- _TASK PROMPT_:
Please identify every line in the rows below that contains the string "number", and copy each of those lines.

- _Stored data entries_:
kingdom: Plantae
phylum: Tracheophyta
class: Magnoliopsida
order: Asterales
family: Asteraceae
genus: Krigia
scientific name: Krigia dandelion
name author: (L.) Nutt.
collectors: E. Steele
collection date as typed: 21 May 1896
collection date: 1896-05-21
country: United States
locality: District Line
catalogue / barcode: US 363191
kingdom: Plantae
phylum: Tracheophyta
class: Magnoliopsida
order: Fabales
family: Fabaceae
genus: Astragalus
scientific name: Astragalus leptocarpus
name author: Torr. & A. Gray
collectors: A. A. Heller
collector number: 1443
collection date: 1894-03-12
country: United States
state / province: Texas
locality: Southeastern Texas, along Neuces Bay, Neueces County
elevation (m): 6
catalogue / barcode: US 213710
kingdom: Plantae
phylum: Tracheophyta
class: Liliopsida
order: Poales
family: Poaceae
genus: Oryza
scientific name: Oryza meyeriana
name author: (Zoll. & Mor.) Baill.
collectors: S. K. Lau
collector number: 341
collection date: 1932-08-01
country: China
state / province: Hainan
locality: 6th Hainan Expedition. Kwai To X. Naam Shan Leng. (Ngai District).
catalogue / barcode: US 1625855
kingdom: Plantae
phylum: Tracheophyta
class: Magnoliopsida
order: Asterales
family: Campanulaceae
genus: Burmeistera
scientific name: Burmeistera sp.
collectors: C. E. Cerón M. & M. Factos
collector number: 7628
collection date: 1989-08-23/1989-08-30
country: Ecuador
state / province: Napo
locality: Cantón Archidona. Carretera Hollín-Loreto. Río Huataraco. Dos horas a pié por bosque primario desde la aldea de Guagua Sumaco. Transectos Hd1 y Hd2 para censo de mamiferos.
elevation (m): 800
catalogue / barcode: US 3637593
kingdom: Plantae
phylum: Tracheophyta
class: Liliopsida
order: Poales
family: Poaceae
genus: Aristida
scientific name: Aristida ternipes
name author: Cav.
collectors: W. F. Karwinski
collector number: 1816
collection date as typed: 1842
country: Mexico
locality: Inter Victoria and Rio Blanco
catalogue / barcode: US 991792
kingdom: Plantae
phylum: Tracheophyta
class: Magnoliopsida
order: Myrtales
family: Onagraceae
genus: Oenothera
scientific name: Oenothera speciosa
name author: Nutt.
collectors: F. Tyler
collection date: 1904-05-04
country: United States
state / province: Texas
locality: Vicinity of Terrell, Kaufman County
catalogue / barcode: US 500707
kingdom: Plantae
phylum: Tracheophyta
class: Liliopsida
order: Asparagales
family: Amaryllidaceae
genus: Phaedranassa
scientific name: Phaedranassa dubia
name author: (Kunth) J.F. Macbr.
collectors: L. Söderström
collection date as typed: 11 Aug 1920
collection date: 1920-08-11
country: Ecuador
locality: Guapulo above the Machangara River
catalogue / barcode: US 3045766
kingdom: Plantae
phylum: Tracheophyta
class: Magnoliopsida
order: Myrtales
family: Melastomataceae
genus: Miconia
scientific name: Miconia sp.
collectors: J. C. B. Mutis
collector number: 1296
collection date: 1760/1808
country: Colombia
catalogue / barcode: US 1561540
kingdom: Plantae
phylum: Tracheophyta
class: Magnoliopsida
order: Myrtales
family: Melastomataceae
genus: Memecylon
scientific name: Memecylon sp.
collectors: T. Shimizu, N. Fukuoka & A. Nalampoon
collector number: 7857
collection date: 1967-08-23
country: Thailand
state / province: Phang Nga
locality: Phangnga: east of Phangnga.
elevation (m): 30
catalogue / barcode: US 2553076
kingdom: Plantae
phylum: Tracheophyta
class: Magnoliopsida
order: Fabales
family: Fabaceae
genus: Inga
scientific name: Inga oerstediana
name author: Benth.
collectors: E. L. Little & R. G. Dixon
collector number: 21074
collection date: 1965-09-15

- _ANSWER TO THE TASK_:
collector number: 1443
collector number: 341
collector number: 7628
collector number: 1816
collector number: 1296
collector number: 7857
collector number: 21074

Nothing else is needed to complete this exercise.